Riesling is also known for it's remarkable longevity in both sweet and dry forms, especially when either acid or sugar levels are high in the final wine, as these can act to preserve the wine and it's flavours from decay and oxidation. This effect is so prominent that even average quality productions can last for decades, with high quality examples tasted after 50-100 years showing to survive the ages. This of course is not guaranteed but appears to be far more frequent than many other un-oaked white wines around the world.
Unfortunately for Riesling, it's low natural yield and propensity to over-ripen in regions that are too warm, led it to being blended together with several high-yielding, more economical grapes, which unknown to the consumer, far out-weighed the Riesling by percentage in the final wine.
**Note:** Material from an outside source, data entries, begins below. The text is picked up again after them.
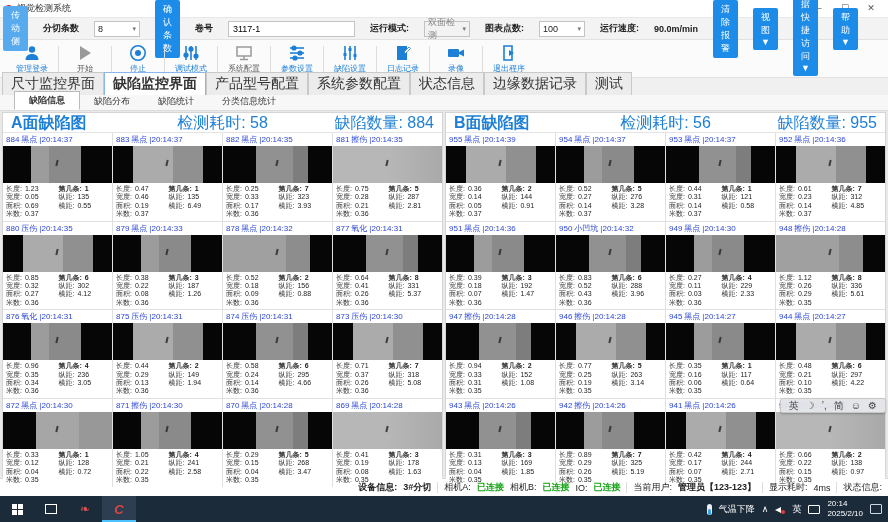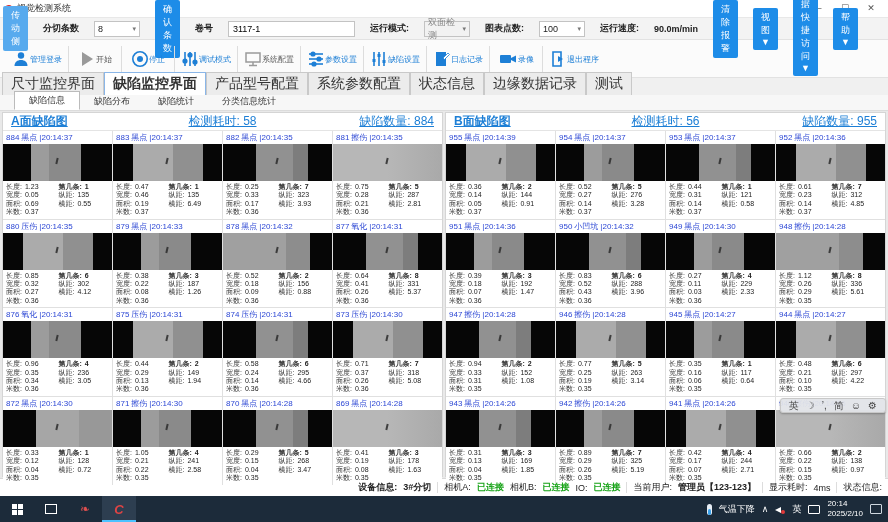--- a/index.html
+++ b/index.html
@@ -19,37 +19,37 @@
   .btn-side { background:#57aaee; }
   .tb-label { font-size:9px; color:#222; font-weight:bold; white-space:nowrap; }
   .tb-value { font-size:9px; color:#222; font-weight:bold; white-space:nowrap; }
   .sel { background:#fff; border:1px solid #c3c3c3; height:16px; display:flex; align-items:center; font-size:9px; padding:0 3px; min-width:46px; justify-content:space-between; }
   .sel.disabled { background:#f2f2f2; color:#888; }
   .sel .arr { color:#777; font-size:7px; margin-left:4px; }
   .inp { background:#fff; border:1px solid #c3c3c3; height:16px; font-size:9px; padding:0 4px; width:225px; font-family:inherit; }
   .spacer { flex:1; }
   
   .toolbar2 { height:38px; background:#fbfbfb; display:flex; align-items:center; padding:0 6px; border-bottom:1px solid #e2e2e2; }
-  .action { display:flex; flex-direction:row; align-items:center; justify-content:center; min-width:52px; padding:1px 6px; cursor:default; }
+  .action { display:flex; flex-direction:column; align-items:center; justify-content:center; min-width:52px; padding:1px 6px; cursor:default; }
   .action .ico { height:19px; display:flex; align-items:center; }
   .action .lbl { font-size:8px; margin-top:1px; }
   .action.blue .lbl { color:#1d7fd6; }
   .action.gray .lbl { color:#555; }
   .vsep { width:1px; height:26px; background:#ddd; }
   
   .maintabs { height:17px; display:flex; align-items:flex-end; background:#f0f0f0; padding-left:2px; }
   .mtab { font-size:14px; padding:2px 8px; border:1px solid #c9c9c9; border-bottom:none; background:#ececec; color:#333; margin-right:0; }
   .mtab.active { background:#fff; border-color:#8ab6e8; font-weight:bold; }
   .subtabs { height:16px; display:flex; align-items:flex-end; background:#f7f7f7; padding-left:14px; border-bottom:1px solid #dcdcdc; }
   .stab { font-size:9px; padding:2px 14px; color:#333; }
-  .stab.active { border:1px solid #bbb; border-bottom:1px solid #fff; background:#fff; font-weight:normal; }
+  .stab.active { border:1px solid #bbb; border-bottom:1px solid #fff; background:#fff; font-weight:bold; }
   
   .panels { height:367px; display:flex; gap:2px; padding:1px 2px; background:#e9e9e9; }
   .panel { flex:1; background:#fff; border:1px solid #d5d5d5; display:flex; flex-direction:column; }
-  .panel-header { height:20px; display:flex; align-items:center; padding:0 8px; border-bottom:1px solid #e4e4e4; color:#1d7fd6; font-size:12px;text-decoration:underline; }
+  .panel-header { height:20px; display:flex; padding:0 8px; border-bottom:1px solid #e4e4e4; color:#1d7fd6; font-size:16px; }
   .panel-header .ptitle { font-weight:bold; flex:1; }
   .panel-header .ptime { flex:1; text-align:center; }
   .panel-header .pcount { flex:1; text-align:right; }
   .grid { flex:1; display:grid; grid-template-columns:repeat(4,1fr); grid-template-rows:repeat(4,1fr); gap:1px; background:#e0e0e0; }
   .cell { background:#fff; display:flex; flex-direction:column; overflow:hidden; }
   .cell-head { height:13px; font-size:8px; color:#2b46d4; white-space:nowrap; padding:1px 3px; overflow:hidden; }
   .cell-head .ctype { margin:0 2px; }
   .cell-img { height:37px; position:relative; background:#9a9a9a; }
   .cell-img::after { content:""; position:absolute; left:49%; top:38%; width:2px; height:6px; background:#2a2a2a; transform:rotate(14deg); opacity:.85; }
   .img-e1 { background:linear-gradient(90deg,#060606 0 26%,#9c9c9c 26% 42%,#8a8a8a 42% 72%,#060606 72% 100%); }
When these cheap white wines were sold in the UK (the largest consumer market for Germany at the time) the public assumed these German whites were still Riesling and were absolutely revolted by the low-quality sickly sweet examples, and within just a few years, orders from the UK had all but halted and the German wine industry tanked, and has been the last several decades trying to re-position itself.
It is worth noting of course, that these wines, though large in individual production, did not at all represent the majority of winegrowers in Germany, who continued to produce high quality wine as they had always done, even if they had to sell most of it domestically until the country's reputation had been repaired.
More recently, with each passing day those who had shunned the grape, are re-discovering the majesty of Riesling, it's versatility with food pairing, how refreshing it can be on a hot day, or how well it can age.
You'll also find Riesling to be one of the most popular wines amongst wine professionals, winemakers and sommeliers.
Some examples of Riesling:
Rheingau - Hesse, Germany: Dry & sweet both produced, Pineapple -sweet, apple + citrus - dry
Mosel - Saarland + Rhineland-Palatinate, Germany: Steepest vineyards in the world, light bodied, off-dry, lime, high acid, low alcohol
Pfalz/Palatinate - Rhineland-Palatinate, Germany: Most Riesling planted in the World (15% of total), powerful, less acidic, peach + ripe citrus
Alsace - Grand Est, France: Most well-regarded grape of Alsace, large variety of soils, medium-bodied, ripe and mature, well-aged vines
Clare Valley - South Australia, Australia: Ripe, lemon, yellow-hue, dry, higher elevation to achieve cool nights in a warm country
Wachau - Niederösterreich, Austria: Long history of Riesling growth, dry, medium-bodied, mineral and acidic
Finger Lakes - New York, United States: Cool climate, glacial moraine, dry and off-dry, mineral or floral character, focused on Riesling
Columbia Valley - Washington, United States: Biggest producing area of grape in US, glacial soils, dry-sweet, apple & lime
Central Otago - Otago, New Zealand: Lime, Lemon, Off-dry with mineral characters. High acidity. Schist/Slate soils
Hope you enjoyed this little overview of one of the most diverse white wine grape varieties out there, with truly something for everyone and an ever-growing focus on quality and character.